**WHAT YOU ARE ASKED TO DO:** What other name does the passage on security assessments give for a security assessment?

═══ GIVEN PASSAGE

Cybersecurity and information security risks are some of the biggest threats your company faces. How can your business escape their damaging effects? One defensive weapon you have on your side are security assessments. Security assessments have proved to be one of the most effective approaches in reducing their impacts on businesses.
In this article, we help you understand what security assessments are, why they're critical to your business, when to conduct them, and how to do so effectively.
What Is a Security Assessment?
Your business depends on many types of information technology (IT) assets like data, software, hardware, cloud resources, and third-party software services.
Also called a security risk assessment (SRA), a security assessment is a periodic evaluation of the security of all your IT assets. It produces an action plan for preventing, detecting, and addressing relevant security risks.
IT security covers both physical and digital security. The former covers aspects like alarm systems and electronic door locks for building or server room security, whereas digital security covers assets that are in digital formats, such as your data and software. For on-premise hardware assets like servers and network routers, digital security covers aspects like operating system versions and authentication.
Security Assessment vs. Risk Management
Security risks are some of the top business risks you may face, even compared to market shifts in your industry, intense competition, overall economic environment, and other threats. One survey even found cyber incidents are the most important business risk of 2022.
Risk management involves creating long-term strategies to handle all these business risks, whereas security risk management is just one component of these strategies. For example, security risk management analysis may conclude that a long-term contract with a managed security service provider is wiser than directing your efforts towards an in-house security operations center.
Security assessments are periodic evaluations to ensure your security posture, i.e., the state of your overall security, remains responsive to new security risks.
To use an analogy, security risk management is like planning and constructing a military base at a strategic location. And security assessments are like daily patrols and weekly wall inspections to make sure intruders are kept out.
The Business Case for Security Assessments
Why should your business conduct regular security assessments? Here are four issues you may face if you ignore them:
1. Financial Burden
Cyberattacks can create unexpected expenses for your business:
- The average cost of a ransomware attack in 2021 was $1.85 million. That includes downtime, ransom payments, engineering effort, and other expenses.

══════
═══ DATA LISTING

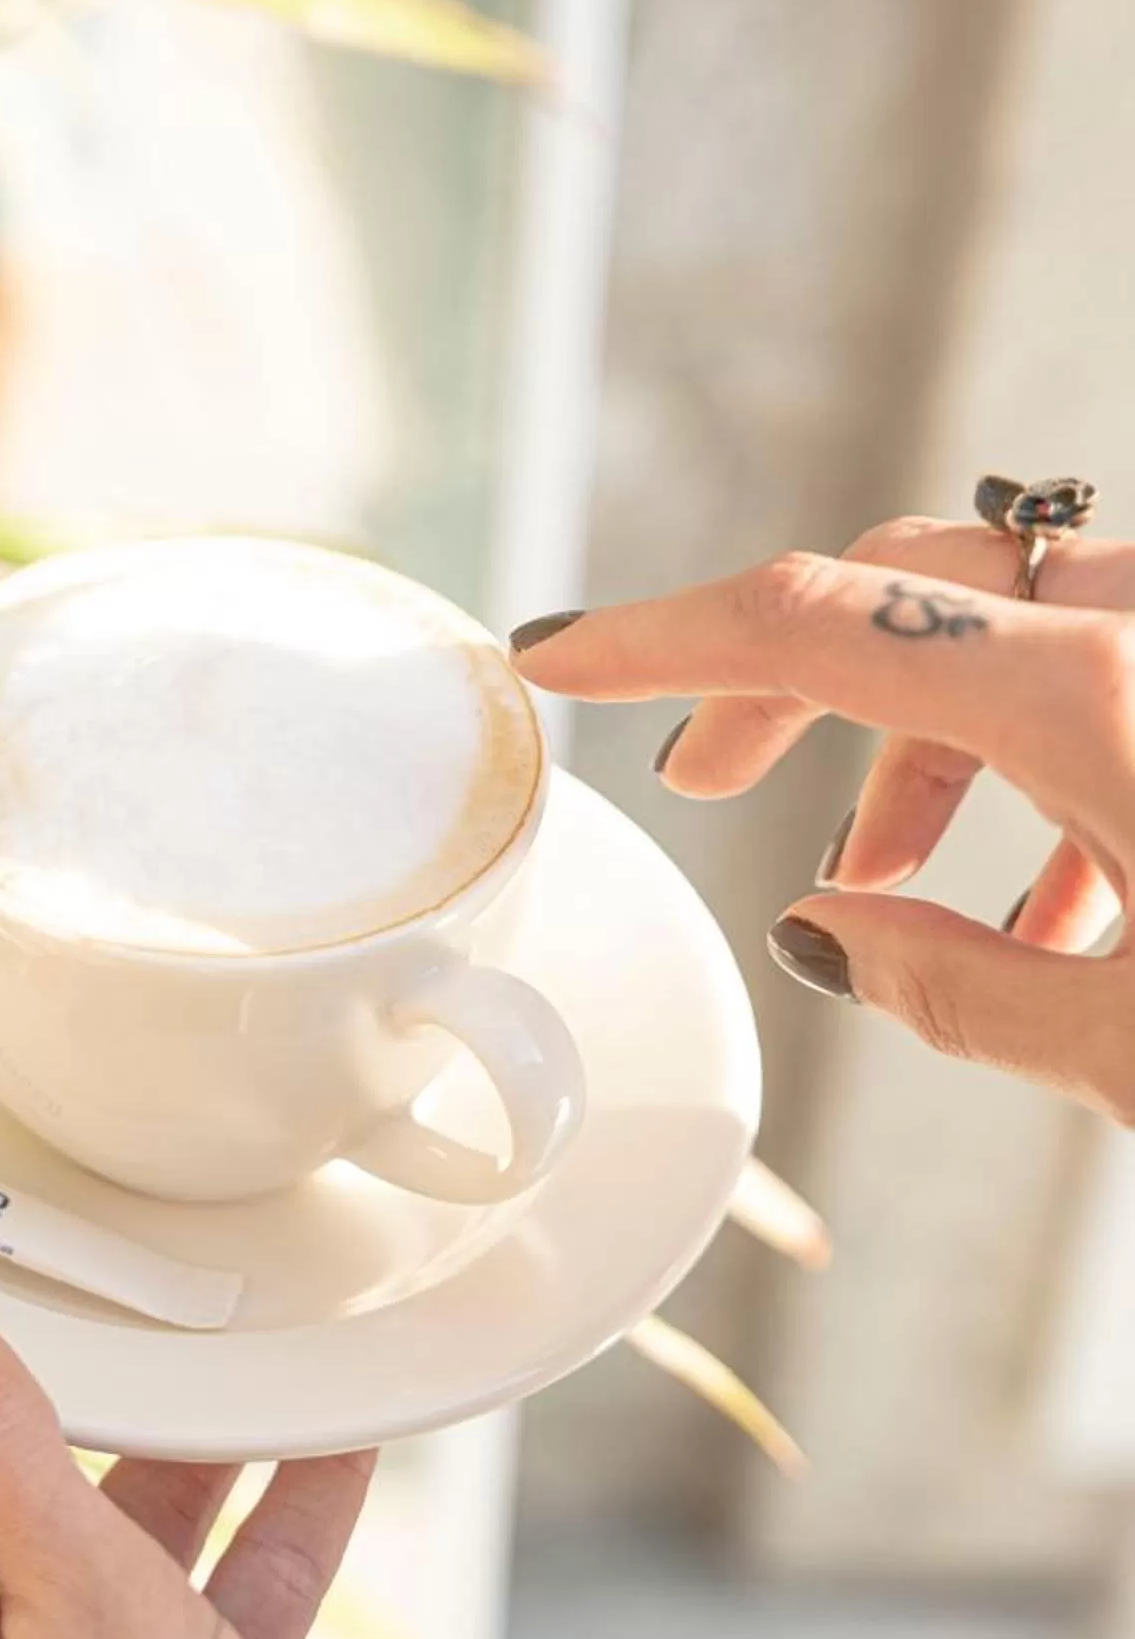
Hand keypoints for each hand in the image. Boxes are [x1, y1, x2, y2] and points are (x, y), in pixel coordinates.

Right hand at [511, 514, 1134, 1121]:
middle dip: (776, 684)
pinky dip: (1038, 757)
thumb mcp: (1131, 1048)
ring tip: (872, 871)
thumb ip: (963, 989)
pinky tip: (1041, 903)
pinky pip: (1109, 665)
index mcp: (1094, 692)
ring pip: (1007, 622)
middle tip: (699, 777)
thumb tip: (828, 940)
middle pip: (897, 590)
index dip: (659, 640)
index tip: (560, 657)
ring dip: (918, 740)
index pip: (814, 623)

══════

**TASK ANSWER:** A security risk assessment (SRA).